Details
-
Bug
-
Resolution: Duplicate
-
Critical
-
None
-
Lustre 2.1.1
-
3
-
4003
Description
It seems the MDT catalog file may be damaged on our test filesystem. We were doing recovery testing with the patch for LU-1352. Sometime after power-cycling the MDS and letting it go through recovery, clients started getting EFAULT writing to lustre. These failures are accompanied by the following console errors on the MDS.
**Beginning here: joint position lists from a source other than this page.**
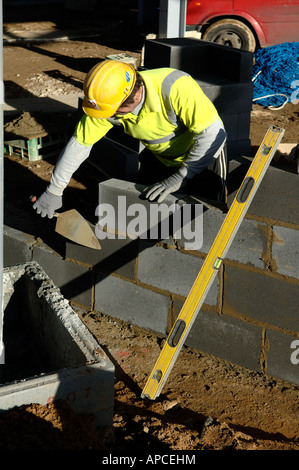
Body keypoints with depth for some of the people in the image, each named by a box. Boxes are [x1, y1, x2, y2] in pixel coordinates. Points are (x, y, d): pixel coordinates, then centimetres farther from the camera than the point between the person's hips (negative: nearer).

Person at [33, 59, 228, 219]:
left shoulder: (176, 88, -39)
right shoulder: (108, 99, -23)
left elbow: (214, 134, -37)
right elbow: (80, 142, -13)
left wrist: (178, 179, -37)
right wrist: (54, 190, -8)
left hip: (205, 152, -5)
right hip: (161, 157, 5)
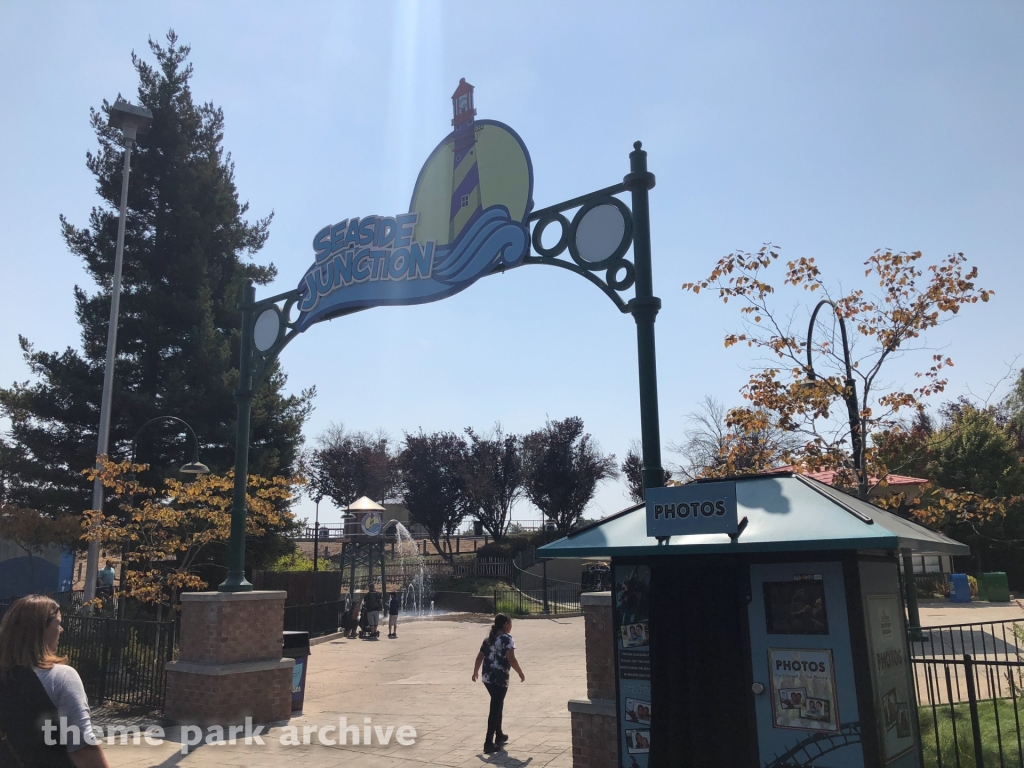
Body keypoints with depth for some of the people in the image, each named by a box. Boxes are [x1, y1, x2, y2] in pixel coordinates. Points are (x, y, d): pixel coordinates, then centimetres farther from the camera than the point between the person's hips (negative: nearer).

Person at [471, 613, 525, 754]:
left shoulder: (489, 639, 13)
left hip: (487, 678, 8)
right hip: (500, 679, -8)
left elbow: (479, 657, 15)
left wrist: (476, 672, 28)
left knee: (497, 705, 24)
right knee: (495, 709, -2)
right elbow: (511, 659, -18)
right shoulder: (507, 638, -9)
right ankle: (488, 743, -1)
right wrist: (521, 673, -7)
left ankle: (499, 735, 35)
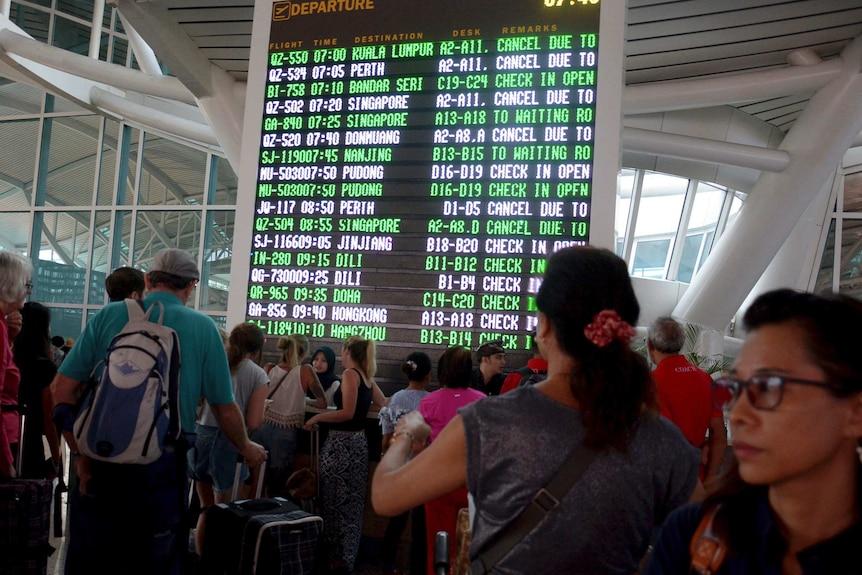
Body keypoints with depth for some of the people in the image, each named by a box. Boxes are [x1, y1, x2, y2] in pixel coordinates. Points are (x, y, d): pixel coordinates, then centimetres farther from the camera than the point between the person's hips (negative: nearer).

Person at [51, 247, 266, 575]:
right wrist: (246, 449, 20)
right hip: (161, 467, -1)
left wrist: (80, 453, 5)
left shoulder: (109, 315, 2)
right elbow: (225, 410, 2)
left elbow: (62, 390, -1)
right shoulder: (203, 328, -1)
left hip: (101, 461, 2)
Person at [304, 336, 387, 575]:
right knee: (351, 503, 13)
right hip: (357, 442, 8)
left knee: (336, 502, 1)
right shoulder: (366, 377, 11)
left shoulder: (349, 374, -12)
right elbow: (383, 404, 21)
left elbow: (347, 413, -20)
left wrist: (317, 418, -11)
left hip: (342, 443, -8)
Jun 28 12:08:45 zwicky-mds2 kernel: LustreError: 11841:0:(llog_cat.c:81:llog_cat_new_log()) no free catalog slots for log... Jun 28 12:08:45 zwicky-mds2 kernel: LustreError: 11841:0:(llog_cat.c:81:llog_cat_new_log()) Skipped 3 previous similar messages Jun 28 12:08:45 zwicky-mds2 kernel: LustreError: 11841:0:(llog_obd.c:454:llog_obd_origin_add()) write one catalog record failed: -28 Jun 28 12:08:45 zwicky-mds2 kernel: LustreError: 11841:0:(llog_obd.c:454:llog_obd_origin_add()) Skipped 3 previous similar messages Jun 28 12:08:45 zwicky-mds2 kernel: LustreError: 11841:0:(mdd_object.c:1330:mdd_changelog_data_store()) changelog failed: rc=-28 op17 t[0x200de60af:0x17913:0x0]
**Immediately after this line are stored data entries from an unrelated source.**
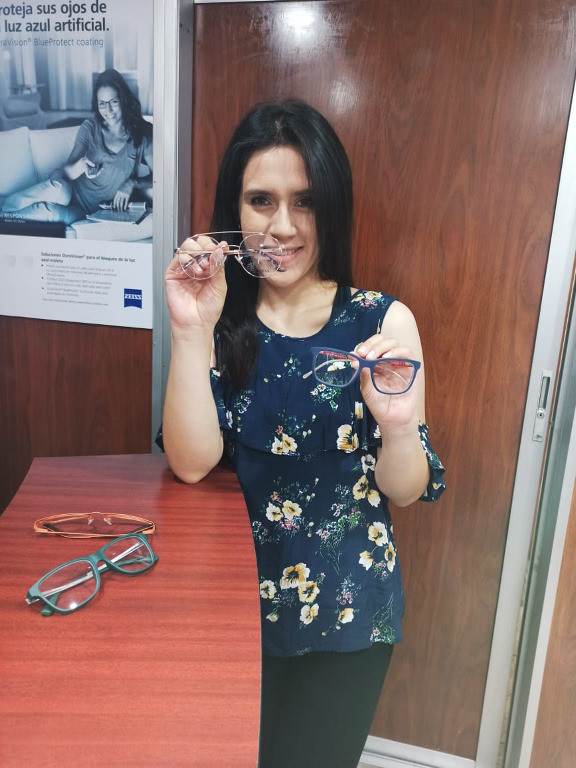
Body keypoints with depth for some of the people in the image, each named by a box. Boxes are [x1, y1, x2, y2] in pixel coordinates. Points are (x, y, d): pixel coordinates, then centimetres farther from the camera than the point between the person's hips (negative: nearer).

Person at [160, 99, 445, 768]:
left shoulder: (382, 321, -13)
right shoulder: (223, 320, -7)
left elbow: (405, 492, -10)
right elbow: (191, 463, -18)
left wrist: (399, 424, -31)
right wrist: (190, 330, -27)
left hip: (346, 612, -1)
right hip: (234, 599, 2)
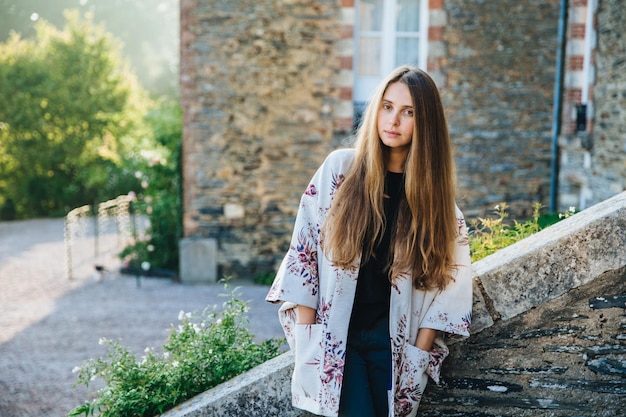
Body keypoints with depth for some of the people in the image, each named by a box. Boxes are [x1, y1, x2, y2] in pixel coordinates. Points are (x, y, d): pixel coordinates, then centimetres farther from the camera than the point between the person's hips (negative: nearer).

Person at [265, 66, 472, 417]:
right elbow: (304, 249, -2)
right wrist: (306, 337, -6)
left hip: (396, 339, 2)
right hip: (335, 335, -2)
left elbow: (448, 280, 4)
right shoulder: (341, 168, -1)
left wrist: (420, 351, -3)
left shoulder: (434, 191, 3)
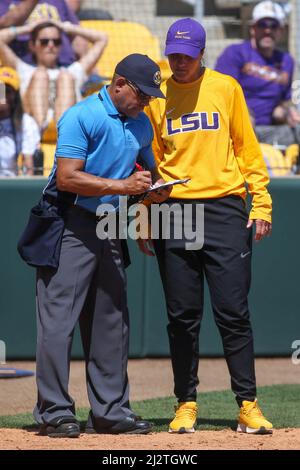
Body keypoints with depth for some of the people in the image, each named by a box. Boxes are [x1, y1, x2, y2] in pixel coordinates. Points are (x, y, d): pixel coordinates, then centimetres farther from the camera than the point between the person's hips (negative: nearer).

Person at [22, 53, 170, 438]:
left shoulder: (141, 125, 12)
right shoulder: (81, 117, -13)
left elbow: (150, 168, 25)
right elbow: (66, 178, -21)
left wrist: (157, 188, 1)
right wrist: (122, 185, -26)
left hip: (107, 229, 8)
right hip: (69, 228, -8)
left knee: (111, 320, 10)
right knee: (59, 319, -9)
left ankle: (109, 412, 16)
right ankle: (55, 412, -8)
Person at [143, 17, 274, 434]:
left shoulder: (226, 87, 7)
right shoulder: (156, 96, 9)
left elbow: (247, 147, 8)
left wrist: (261, 203, 0)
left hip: (224, 209, -1)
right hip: (174, 211, 1)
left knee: (233, 312, -5)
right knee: (182, 316, 3)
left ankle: (248, 403, -1)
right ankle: (186, 404, 11)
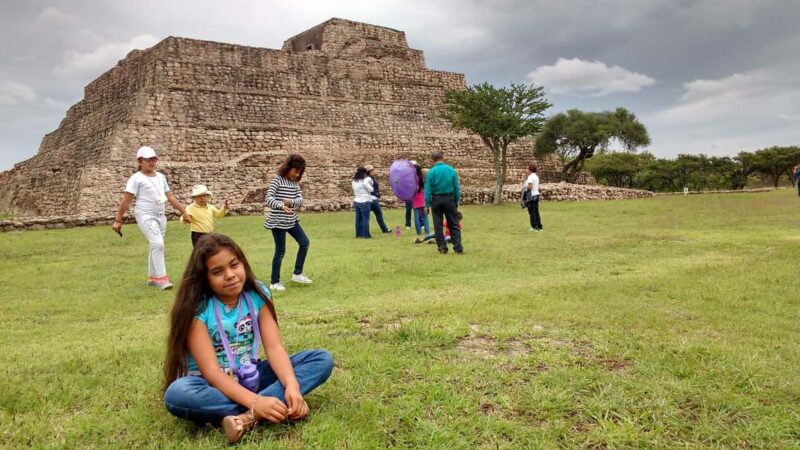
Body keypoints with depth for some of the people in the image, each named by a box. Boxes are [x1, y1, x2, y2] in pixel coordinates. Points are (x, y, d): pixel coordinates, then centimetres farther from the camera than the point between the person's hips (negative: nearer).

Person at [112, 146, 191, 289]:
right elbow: (125, 201, -8)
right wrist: (118, 220, -11)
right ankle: (161, 278, -16)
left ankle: (153, 277, 21)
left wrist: (184, 212, 12)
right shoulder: (136, 178, -6)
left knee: (156, 246, 11)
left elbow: (171, 197, 16)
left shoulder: (160, 176, 13)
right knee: (158, 244, -19)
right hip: (145, 216, -7)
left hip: (160, 216, 7)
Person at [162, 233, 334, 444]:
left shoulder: (257, 293, -7)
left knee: (322, 359, -15)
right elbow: (211, 370, -23)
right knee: (177, 393, -38)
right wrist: (255, 402, -36)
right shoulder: (197, 308, -18)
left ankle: (248, 416, -30)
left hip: (251, 377, 4)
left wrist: (292, 385, -32)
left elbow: (274, 348, -13)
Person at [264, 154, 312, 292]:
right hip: (278, 221, -7)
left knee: (305, 242, 6)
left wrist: (290, 202, -23)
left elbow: (300, 199, -1)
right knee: (280, 251, -1)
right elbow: (268, 198, -22)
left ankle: (297, 273, 19)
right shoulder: (277, 180, -13)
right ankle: (274, 282, 13)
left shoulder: (295, 183, 7)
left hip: (291, 220, 7)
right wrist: (281, 206, -40)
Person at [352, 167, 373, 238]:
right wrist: (370, 183, 4)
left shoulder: (354, 181, 8)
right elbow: (371, 190, -9)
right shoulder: (364, 181, -15)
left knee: (358, 218, 11)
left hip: (356, 201, 7)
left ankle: (359, 234, 15)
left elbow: (354, 191, 12)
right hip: (364, 202, -7)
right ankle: (366, 235, -1)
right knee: (365, 218, -2)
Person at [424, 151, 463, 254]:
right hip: (449, 199, 1)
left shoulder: (431, 172, -8)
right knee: (453, 224, 8)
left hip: (436, 200, -1)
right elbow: (457, 188, 1)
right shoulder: (451, 170, -3)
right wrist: (457, 201, 10)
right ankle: (458, 247, 5)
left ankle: (442, 248, 10)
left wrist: (427, 204, 0)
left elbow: (428, 189, -7)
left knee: (438, 225, 8)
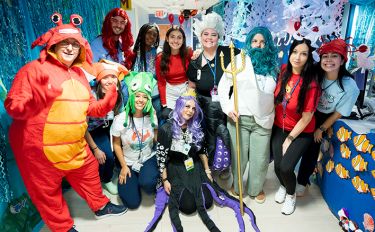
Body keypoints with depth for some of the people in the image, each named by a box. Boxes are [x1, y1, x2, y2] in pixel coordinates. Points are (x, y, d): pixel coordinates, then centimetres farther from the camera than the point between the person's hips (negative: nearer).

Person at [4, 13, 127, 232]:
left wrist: (109, 100, -4)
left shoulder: (78, 73, 9)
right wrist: (38, 99, -37)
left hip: (75, 145, 7)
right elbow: (13, 107, -18)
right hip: (40, 148, -6)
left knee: (89, 173, 23)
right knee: (48, 191, 12)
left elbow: (90, 107, 12)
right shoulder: (35, 69, -14)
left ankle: (101, 206, 48)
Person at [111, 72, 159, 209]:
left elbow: (157, 138, 0)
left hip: (148, 159, 1)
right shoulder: (121, 119, -16)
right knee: (132, 203, -7)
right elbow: (116, 144, -5)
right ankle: (130, 177, 24)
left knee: (147, 183, -32)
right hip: (128, 162, 0)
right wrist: (124, 166, -5)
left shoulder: (152, 117, -9)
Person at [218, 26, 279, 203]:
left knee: (260, 158, 8)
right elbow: (223, 85, 1)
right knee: (239, 155, 8)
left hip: (263, 120, 3)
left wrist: (273, 113, 9)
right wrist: (227, 108, -9)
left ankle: (256, 189, 33)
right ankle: (236, 186, 34)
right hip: (239, 117, -2)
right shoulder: (239, 60, 0)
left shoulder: (273, 65, 9)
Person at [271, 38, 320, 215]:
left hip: (301, 133, -3)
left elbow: (306, 118, -16)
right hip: (279, 128, 4)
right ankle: (283, 186, 36)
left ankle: (291, 194, 23)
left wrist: (289, 139, -9)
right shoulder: (283, 70, -10)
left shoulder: (311, 84, -23)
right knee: (277, 165, -1)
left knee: (286, 167, -12)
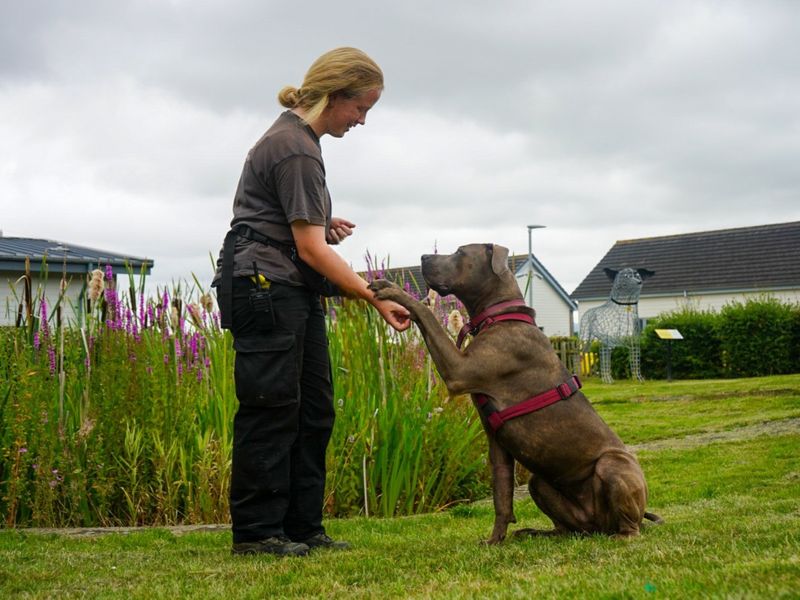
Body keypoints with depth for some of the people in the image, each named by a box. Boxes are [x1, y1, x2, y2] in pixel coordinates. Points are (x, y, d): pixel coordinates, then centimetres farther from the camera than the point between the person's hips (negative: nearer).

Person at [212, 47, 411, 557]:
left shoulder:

I mentioned this in LU-1570, but I figured a new ticket was needed.
Yes, the changelogs could definitely be a factor. Once there is a registered changelog user, the changelogs are kept on disk until they are consumed. That ensures that if e.g. Robinhood crashes, or has some other problem for a day or four, that it won't have to do a full scan just to recover the state again.
However, if the ChangeLog user is not unregistered, the changelogs will be kept until they run out of space. I suspect that is the root cause here, and should be investigated further. This bug should be CC'd to Jinshan and Aurelien Degremont, who are working on HSM these days.
Cheers, Andreas